BACKGROUND: It is unclear whether the gold standard test for the detection of partial clinical remission (PCR) in new-onset type 1 diabetes (T1D), the insulin-dose adjusted Hemoglobin A1c (IDAA1c) of ≤9, is superior to a new tool, total daily dose of insulin (TDD) of <0.3 units/kg/day. The aim of the study was to test the superiority of IDAA1c over TDD of <0.3 units/kg/day for the detection of PCR.

METHODS: A retrospective analysis of 204 subjects of ages 2-14 years, mean age 7.9±3.2 years, (male 7.8±3.4 years, [n=98]; female 7.9±3.0 years, [n=106], p=0.816) with new-onset T1D. Anthropometric and biochemical data were collected for the first 36 months of disease. PCR was defined by both IDAA1c≤9 and TDD<0.3 units/kg/day.

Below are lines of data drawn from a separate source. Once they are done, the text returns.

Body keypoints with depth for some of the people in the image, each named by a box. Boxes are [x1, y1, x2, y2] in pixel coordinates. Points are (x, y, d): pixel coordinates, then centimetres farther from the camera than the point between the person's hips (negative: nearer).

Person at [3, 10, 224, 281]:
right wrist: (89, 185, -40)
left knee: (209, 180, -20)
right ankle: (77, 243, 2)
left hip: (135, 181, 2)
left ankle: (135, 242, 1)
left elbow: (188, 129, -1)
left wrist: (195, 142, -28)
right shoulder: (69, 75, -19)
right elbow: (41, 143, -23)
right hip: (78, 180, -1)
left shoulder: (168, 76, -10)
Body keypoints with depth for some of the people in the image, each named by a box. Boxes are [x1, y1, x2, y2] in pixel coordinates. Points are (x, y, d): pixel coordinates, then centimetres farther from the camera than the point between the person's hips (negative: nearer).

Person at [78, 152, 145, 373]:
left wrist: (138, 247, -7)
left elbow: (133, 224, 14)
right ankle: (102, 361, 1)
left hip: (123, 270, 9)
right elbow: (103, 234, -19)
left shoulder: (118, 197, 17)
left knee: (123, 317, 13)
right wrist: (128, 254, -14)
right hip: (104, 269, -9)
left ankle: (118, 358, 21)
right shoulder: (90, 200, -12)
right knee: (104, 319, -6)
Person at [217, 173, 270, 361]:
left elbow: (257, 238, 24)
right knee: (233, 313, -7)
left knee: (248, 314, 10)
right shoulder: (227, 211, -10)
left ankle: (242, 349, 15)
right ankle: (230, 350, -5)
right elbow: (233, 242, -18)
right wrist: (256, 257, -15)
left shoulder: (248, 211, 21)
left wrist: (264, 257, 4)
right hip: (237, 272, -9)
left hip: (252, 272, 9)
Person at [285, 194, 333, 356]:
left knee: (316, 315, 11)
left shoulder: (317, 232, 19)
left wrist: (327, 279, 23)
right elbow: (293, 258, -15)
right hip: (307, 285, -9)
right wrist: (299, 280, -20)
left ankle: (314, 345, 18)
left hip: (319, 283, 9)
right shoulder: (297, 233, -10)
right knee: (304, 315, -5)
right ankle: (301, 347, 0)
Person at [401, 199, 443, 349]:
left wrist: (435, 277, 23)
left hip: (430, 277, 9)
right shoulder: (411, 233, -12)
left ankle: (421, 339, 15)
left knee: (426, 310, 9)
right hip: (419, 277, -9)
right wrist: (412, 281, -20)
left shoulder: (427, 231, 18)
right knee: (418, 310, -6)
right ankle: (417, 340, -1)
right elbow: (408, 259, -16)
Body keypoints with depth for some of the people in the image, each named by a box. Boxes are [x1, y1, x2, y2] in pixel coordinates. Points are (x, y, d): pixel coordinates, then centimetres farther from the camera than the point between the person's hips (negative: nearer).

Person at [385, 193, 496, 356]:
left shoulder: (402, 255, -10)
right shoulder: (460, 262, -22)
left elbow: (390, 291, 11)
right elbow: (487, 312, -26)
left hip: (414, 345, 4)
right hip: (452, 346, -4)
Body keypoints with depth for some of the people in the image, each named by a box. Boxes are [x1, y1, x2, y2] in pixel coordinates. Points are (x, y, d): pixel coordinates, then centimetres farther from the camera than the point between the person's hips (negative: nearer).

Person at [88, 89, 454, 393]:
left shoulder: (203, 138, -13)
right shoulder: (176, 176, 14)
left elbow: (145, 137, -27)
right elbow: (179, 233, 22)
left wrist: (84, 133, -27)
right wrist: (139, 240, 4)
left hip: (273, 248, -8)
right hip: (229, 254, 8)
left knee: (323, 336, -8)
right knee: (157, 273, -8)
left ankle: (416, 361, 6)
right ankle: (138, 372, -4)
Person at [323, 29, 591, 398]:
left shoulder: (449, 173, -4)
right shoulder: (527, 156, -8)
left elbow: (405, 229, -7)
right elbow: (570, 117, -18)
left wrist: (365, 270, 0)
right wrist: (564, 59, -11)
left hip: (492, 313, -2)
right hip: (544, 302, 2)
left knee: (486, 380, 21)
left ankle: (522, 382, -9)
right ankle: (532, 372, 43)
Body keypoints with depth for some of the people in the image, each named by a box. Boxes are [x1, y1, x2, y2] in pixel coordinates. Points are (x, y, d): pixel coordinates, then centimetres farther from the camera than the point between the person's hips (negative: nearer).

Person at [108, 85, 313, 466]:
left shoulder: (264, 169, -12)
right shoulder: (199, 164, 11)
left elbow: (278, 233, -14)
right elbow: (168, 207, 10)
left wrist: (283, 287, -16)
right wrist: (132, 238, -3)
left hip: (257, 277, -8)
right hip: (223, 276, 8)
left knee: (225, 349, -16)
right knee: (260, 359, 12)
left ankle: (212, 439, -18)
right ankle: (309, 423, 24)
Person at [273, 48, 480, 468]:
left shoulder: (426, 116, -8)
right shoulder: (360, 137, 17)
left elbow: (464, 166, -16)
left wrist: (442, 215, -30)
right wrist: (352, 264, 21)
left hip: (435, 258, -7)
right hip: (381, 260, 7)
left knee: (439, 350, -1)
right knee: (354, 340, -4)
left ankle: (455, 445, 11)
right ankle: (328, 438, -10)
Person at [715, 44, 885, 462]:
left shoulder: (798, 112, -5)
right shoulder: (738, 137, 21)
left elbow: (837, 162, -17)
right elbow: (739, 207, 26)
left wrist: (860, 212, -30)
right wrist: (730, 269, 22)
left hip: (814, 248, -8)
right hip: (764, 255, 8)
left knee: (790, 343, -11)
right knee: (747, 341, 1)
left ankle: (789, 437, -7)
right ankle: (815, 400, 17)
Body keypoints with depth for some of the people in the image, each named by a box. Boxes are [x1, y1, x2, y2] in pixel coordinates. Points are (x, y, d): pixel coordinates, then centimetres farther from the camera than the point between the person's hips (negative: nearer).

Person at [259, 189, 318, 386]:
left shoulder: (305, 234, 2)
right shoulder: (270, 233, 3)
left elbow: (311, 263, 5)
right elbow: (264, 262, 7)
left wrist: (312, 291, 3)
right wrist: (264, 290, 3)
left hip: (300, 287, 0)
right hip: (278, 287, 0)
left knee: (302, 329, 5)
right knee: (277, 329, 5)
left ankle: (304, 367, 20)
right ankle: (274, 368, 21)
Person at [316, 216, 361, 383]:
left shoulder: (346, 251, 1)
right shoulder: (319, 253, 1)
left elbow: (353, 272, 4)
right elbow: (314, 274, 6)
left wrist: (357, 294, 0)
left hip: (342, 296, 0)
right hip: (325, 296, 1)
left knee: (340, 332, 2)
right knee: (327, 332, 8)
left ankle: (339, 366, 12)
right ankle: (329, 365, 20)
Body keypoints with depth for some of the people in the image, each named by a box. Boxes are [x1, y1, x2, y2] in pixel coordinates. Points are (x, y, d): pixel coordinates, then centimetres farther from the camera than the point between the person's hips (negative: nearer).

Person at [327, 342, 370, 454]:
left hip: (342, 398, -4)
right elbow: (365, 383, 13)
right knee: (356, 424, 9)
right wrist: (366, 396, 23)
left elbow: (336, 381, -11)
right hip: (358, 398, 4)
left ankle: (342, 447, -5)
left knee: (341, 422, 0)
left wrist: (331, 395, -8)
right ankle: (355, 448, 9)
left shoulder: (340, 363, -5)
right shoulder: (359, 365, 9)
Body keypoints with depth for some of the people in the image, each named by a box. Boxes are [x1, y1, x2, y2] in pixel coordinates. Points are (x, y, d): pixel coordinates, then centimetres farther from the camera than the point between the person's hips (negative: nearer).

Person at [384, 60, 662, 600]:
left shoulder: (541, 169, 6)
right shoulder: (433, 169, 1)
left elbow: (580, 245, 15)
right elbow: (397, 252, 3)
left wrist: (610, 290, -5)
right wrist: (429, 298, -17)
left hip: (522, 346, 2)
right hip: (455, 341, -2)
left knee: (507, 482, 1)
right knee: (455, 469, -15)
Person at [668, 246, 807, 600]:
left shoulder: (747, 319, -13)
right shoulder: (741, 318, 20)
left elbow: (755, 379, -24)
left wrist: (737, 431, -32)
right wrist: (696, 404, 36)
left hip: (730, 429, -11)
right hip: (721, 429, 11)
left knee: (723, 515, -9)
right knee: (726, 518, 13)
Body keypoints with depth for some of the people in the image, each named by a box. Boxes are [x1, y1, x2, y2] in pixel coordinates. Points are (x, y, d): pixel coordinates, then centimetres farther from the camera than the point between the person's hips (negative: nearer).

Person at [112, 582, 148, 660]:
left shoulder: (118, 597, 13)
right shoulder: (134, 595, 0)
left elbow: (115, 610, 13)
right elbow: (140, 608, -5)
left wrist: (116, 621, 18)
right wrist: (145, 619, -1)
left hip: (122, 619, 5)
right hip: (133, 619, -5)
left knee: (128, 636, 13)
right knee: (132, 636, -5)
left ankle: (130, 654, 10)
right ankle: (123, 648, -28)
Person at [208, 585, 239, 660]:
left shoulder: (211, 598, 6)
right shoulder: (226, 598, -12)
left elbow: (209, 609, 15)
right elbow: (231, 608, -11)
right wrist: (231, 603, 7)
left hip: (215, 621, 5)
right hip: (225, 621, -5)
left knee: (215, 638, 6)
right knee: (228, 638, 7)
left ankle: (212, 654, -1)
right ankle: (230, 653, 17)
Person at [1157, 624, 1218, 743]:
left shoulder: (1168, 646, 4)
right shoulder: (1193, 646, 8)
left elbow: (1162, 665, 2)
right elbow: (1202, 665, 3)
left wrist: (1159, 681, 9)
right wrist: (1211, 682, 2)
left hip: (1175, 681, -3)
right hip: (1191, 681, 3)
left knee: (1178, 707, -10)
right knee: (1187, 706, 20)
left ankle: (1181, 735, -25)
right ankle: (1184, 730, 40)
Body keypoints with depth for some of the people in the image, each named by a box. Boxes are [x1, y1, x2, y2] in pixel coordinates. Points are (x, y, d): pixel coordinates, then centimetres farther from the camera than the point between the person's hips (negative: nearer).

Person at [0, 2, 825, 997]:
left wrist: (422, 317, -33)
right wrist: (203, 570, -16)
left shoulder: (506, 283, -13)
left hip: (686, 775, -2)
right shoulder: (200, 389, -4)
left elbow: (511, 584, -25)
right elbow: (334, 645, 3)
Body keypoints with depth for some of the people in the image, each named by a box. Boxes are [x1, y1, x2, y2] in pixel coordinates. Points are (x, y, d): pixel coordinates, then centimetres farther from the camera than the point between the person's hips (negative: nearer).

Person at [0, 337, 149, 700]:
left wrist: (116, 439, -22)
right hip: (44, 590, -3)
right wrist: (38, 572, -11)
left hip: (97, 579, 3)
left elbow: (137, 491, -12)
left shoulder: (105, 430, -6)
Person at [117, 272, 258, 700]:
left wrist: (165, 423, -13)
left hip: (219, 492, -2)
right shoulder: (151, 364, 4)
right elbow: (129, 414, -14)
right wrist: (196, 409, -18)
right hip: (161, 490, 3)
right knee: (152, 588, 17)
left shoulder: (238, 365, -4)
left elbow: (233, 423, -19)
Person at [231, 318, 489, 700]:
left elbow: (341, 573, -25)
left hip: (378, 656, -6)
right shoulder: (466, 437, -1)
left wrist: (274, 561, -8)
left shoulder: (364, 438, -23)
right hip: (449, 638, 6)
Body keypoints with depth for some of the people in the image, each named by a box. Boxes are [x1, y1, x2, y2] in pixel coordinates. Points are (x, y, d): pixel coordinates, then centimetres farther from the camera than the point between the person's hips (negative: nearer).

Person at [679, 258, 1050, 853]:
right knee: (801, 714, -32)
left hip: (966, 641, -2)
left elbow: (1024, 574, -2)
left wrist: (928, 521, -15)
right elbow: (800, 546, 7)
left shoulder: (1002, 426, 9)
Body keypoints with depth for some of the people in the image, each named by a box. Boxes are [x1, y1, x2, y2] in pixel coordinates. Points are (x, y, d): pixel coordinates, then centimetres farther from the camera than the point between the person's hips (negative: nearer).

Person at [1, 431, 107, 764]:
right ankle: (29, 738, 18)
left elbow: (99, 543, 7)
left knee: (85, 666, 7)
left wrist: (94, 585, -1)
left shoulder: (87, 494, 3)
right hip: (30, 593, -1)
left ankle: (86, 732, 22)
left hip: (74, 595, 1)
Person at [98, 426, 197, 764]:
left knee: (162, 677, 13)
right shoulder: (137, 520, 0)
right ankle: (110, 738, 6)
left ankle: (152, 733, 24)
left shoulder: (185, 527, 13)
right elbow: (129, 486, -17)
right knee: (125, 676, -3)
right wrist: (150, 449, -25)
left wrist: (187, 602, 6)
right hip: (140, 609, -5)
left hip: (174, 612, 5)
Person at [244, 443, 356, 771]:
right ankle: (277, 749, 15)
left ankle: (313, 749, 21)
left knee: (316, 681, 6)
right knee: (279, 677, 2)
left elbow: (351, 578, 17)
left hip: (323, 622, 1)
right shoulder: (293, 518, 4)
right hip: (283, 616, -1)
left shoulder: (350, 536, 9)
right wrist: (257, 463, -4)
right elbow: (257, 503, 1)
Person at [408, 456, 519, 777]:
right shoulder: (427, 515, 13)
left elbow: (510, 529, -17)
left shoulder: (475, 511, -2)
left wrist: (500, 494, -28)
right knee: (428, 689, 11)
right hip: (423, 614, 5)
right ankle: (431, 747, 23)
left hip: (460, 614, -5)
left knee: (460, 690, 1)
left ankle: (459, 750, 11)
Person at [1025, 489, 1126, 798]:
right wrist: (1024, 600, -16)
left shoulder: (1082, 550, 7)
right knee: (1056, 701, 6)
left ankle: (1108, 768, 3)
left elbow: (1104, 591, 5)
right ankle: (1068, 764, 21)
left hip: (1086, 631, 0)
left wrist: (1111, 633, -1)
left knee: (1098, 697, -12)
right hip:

RESULTS: There were 86 (42.2%) (age 9.1±3.0 years; male 57%) remitters by IDAA1c≤9 criterion, and 82 (40.2%) remitters (age 7.3±2.8 years) by TDD of <0.3 units/kg/day criterion (p=0.655). The duration of PCR was 10.0±6.1 months using TDD<0.3 units/kg/day, and 9.2±5.5 months using IDAA1c (p=0.379). Subjects in PCR as denoted by TDD<0.3 units/kg/day had 1.44 times increased probability of entering PCR than those denoted by IDAA1c of ≤9, after adjusting for BMI, bicarbonate, and HbA1c:(OR=1.44, 95% CI [1.03-2.00], p=0.033). Peak prevalence for PCR was at 6-12 months by either definition; more subjects were in PCR at 6 months by IDAA1c ≤9: 62/86 (72.1%) than by TDD<0.3 units/kg/day: 43/82 (52.4%), (p=0.011).

CONCLUSIONS: There were no significant differences in the number of remitters, duration of PCR, or the time of peak remission defined by IDAA1c of ≤9 or TDD of <0.3 units/kg/day.